Your instructions:
Repeat precisely the span of lines below that opens with the line containing "she had spent years in jail...." and closes with the line containing "all sides of a problem. Your side, the", both included.

════════

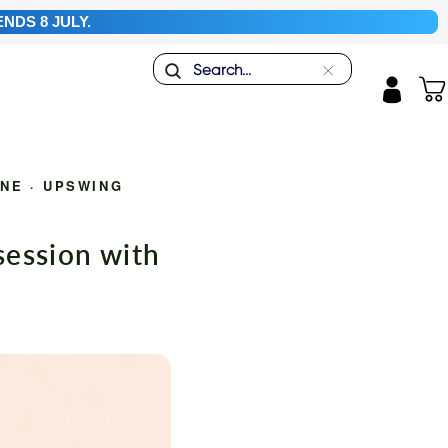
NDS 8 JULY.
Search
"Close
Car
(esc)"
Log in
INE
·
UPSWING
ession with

════════

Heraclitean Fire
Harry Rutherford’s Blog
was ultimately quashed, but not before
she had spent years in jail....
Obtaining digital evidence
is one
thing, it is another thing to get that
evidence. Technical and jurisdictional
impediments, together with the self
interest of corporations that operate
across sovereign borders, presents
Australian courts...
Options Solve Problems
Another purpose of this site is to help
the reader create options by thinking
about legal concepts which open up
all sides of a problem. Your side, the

════════

Reply to the task:
she had spent years in jail....
Obtaining digital evidence
is one
thing, it is another thing to get that
evidence. Technical and jurisdictional
impediments, together with the self
interest of corporations that operate
across sovereign borders, presents
Australian courts...
Options Solve Problems
Another purpose of this site is to help
the reader create options by thinking
about legal concepts which open up
all sides of a problem. Your side, the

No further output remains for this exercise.